A recent decision by the Bankruptcy Court for the Southern District of New York may enhance the ability of bankruptcy trustees and creditors committees to challenge allegedly fraudulent transfers that could qualify for protection under the “safe harbor” of section 546(e) of the Bankruptcy Code.
On March 9, Judge Martin Glenn entered an order in In re Hellas Telecomms. (Luxembourg) II SCA denying a motion to dismiss an unjust enrichment claim against two private equity funds accused of using their control over a debtor to siphon money to themselves. The court found that the claim could proceed even though the transaction at issue was among the categories of transfers protected by section 546(e) of the Bankruptcy Code.
As discussed in previous editions of Absolute Priority, section 546(e) provides a safe harbor for certain transfers involving the purchase and sale of securities and protects those transfers from avoidance in bankruptcy proceedings. In recent years, Courts have interpreted this safe harbor ever more expansively, shielding nearly all transactions involving a purported transfer of securities. Section 546(e) provides safe harbor against avoidance actions brought under the Bankruptcy Code for, among other things, constructively fraudulent conveyance actions. However, section 546(e) does not protect against allegations of actual fraudulent conveyance.

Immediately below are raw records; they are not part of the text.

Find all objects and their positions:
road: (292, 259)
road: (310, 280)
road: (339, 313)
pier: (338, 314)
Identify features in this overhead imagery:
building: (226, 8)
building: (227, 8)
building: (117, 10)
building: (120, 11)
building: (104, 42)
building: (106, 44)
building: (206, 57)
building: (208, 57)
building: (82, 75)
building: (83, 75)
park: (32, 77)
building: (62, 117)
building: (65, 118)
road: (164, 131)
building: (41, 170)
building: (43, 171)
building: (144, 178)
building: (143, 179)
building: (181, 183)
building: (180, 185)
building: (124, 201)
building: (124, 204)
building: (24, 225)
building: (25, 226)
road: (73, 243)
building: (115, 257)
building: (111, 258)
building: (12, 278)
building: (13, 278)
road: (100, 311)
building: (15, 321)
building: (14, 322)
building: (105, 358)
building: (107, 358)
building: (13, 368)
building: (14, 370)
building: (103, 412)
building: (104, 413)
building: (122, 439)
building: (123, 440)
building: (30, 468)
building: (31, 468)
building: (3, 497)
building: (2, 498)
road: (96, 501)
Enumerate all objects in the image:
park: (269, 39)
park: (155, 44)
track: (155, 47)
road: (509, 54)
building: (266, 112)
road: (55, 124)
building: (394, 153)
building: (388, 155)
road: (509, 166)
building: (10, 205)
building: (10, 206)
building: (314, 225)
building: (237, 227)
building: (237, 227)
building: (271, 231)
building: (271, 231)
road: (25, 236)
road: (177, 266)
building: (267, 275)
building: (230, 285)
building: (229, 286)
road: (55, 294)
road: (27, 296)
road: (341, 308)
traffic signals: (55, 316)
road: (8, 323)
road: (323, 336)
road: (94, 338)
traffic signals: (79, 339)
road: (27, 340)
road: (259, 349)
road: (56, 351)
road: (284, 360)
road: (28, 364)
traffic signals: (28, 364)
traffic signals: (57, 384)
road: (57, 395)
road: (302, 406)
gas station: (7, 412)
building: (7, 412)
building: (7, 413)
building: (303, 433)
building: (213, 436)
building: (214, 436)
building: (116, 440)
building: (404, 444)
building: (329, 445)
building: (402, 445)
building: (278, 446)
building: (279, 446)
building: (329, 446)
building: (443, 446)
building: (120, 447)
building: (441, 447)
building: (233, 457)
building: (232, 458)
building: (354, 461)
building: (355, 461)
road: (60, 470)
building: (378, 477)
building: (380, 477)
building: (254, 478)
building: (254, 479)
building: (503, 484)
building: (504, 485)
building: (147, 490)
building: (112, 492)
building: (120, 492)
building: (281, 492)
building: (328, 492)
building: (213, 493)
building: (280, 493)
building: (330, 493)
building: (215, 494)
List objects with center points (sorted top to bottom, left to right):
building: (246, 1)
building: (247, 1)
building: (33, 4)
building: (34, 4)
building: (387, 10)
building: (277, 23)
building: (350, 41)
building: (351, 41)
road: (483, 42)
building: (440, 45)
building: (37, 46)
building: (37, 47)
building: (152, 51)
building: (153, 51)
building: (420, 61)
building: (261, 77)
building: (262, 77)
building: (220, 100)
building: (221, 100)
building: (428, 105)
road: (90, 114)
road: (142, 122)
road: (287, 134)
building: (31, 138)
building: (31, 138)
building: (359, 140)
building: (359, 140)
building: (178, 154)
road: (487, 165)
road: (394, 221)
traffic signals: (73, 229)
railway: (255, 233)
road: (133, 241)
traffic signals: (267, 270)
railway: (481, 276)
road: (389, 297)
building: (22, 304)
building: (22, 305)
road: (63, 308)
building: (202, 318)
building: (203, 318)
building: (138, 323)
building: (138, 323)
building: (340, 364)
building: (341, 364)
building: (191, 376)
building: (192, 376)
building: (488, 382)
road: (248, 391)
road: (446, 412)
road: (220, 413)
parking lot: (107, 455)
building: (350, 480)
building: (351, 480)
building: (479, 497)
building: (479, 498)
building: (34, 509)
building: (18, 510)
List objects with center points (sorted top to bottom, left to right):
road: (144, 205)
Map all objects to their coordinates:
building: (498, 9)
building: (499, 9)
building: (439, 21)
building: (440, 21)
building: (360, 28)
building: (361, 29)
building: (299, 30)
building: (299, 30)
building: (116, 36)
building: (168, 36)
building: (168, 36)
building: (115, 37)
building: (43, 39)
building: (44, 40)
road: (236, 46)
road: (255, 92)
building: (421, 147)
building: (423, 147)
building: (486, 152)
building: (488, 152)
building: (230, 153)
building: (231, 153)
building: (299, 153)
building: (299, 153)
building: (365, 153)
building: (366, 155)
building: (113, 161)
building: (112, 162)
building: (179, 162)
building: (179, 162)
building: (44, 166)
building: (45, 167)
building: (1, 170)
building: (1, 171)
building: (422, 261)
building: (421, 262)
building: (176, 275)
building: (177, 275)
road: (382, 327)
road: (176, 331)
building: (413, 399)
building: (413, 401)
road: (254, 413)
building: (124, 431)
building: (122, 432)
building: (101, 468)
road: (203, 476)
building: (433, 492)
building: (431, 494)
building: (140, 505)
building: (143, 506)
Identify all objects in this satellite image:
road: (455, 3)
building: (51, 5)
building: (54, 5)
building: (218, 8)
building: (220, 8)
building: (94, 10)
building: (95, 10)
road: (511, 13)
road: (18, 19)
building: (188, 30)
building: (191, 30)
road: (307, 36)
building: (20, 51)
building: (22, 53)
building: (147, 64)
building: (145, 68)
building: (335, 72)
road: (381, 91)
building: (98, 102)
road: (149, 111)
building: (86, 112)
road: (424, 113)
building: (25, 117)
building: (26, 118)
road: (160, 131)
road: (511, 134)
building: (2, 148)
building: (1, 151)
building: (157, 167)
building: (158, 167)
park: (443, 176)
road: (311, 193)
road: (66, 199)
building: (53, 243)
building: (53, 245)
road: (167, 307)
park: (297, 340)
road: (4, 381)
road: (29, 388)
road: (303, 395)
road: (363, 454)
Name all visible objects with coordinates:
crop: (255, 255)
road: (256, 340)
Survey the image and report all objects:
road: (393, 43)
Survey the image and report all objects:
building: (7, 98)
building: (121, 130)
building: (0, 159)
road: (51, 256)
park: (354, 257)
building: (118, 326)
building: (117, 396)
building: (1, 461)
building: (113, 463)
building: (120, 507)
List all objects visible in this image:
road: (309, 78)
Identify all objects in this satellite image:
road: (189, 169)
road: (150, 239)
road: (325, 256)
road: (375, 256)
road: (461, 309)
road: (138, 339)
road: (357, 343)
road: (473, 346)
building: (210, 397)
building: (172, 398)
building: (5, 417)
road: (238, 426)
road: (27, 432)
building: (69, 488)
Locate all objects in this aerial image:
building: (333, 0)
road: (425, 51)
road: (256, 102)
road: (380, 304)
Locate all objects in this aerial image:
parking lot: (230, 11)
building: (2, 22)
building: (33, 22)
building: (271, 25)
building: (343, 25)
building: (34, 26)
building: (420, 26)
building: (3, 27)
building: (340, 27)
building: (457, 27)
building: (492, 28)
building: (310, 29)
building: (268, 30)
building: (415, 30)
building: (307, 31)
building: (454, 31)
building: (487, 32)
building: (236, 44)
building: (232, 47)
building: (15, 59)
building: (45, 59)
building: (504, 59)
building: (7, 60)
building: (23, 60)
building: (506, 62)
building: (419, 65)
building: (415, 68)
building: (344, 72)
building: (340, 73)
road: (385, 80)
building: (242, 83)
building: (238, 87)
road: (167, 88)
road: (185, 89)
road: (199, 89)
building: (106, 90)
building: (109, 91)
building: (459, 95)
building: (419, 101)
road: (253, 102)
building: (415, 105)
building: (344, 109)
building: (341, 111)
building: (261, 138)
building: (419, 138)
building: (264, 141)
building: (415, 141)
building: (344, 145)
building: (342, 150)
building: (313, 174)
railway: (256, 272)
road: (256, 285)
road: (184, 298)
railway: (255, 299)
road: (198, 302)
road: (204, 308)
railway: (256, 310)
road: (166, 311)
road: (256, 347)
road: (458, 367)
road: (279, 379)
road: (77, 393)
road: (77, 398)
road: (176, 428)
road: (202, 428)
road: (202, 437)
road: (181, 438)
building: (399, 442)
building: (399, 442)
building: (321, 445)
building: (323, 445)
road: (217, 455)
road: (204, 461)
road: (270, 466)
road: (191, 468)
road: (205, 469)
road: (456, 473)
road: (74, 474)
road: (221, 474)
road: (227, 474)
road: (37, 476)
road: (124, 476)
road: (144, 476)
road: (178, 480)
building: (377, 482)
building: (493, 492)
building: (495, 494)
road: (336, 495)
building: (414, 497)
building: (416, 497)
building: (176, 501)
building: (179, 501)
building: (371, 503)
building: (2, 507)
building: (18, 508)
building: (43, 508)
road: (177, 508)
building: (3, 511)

To avoid a transfer on the basis of actual fraud, a plaintiff must demonstrate that the transfer was incurred with “with actual intent to hinder, delay, or defraud” a creditor, which often proves difficult. Constructive fraud is easier to prove, as a plaintiff must only demonstrate that a debtor received less than reasonably equivalent value in exchange for a transfer and that the transfer was made while the debtor was or would be left insolvent, with unreasonably small capital, or unable to pay its debts as they mature. Several courts have held that section 546(e) preempts state law claims analogous to claims for constructive fraud brought under the Bankruptcy Code. See AP Services LLP v. Silva, 483 B.R. 63 (S.D.N.Y. 2012); In re Hechinger Investment Co. of Delaware, 274 BR 71 (D. Del 2002). Section 546(e) does not, however, prevent state law claims analogous to actual fraud. See In re Lehman Bros. Holdings Inc., 469 BR 415 (Bankr. S.D.N.Y. 2012).
In Hellas II, the foreign representatives of the Debtor’s administrative proceedings in the United Kingdom brought an adversary proceeding against two private equity firms, TPG Capital and Apax Partners, who purchased Hellas in a 2005 leveraged buyout. The foreign representatives sought to undo a series of transactions consummated in December 2006 whereby Hellas II issued €1.57 billion in subordinated notes then transferred €978.7 million in proceeds to its parent company, Hellas I. Hellas I then transferred the funds to TPG and Apax, purportedly as a redemption of convertible private equity certificates.
Judge Glenn had dismissed all claims for actual and constructive fraud for unrelated reasons, allowing only a state law claim for unjust enrichment to proceed. The defendants subsequently moved to have the unjust enrichment claim dismissed under section 546(e). The court denied the motion to dismiss, ruling that the unjust enrichment claim was analogous to an action for actual fraudulent transfer, because the plaintiff alleged that TPG and Apex had acted with the intent to commit fraud.
In allowing the unjust enrichment claim to go forward, Judge Glenn articulated a relaxed pleading standard for allegations of actual fraud. The judge was swayed by the fact that the defendants had allegedly used their control over the Debtor to transfer property to themselves. Given that circumstance, Judge Glenn determined that the plaintiff had adequately pled actual fraud by alleging that defendants knew that the transfer would render Hellas II insolvent and that the resultant damage to creditors was foreseeable. The standard articulated by the Court is less stringent than the traditional standard, under which plaintiff must allege the transferor’s actual intent to defraud creditors, generally by stating that that certain “badges of fraud” (e.g., a secret or hasty transaction outside the course of business or the retention of control of property by the transferor) surrounded the transaction.
Though courts have expanded 546(e) safe harbor to an ever-widening variety of transactions, the decision in Hellas II provides some hope to bankruptcy trustees and creditors’ committees who seek to avoid suspect prepetition transfers. For transactions in which the transferee controlled the transferor, plaintiffs may find it easier to allege actual fraud and successfully challenge transactions that would otherwise be protected by 546(e).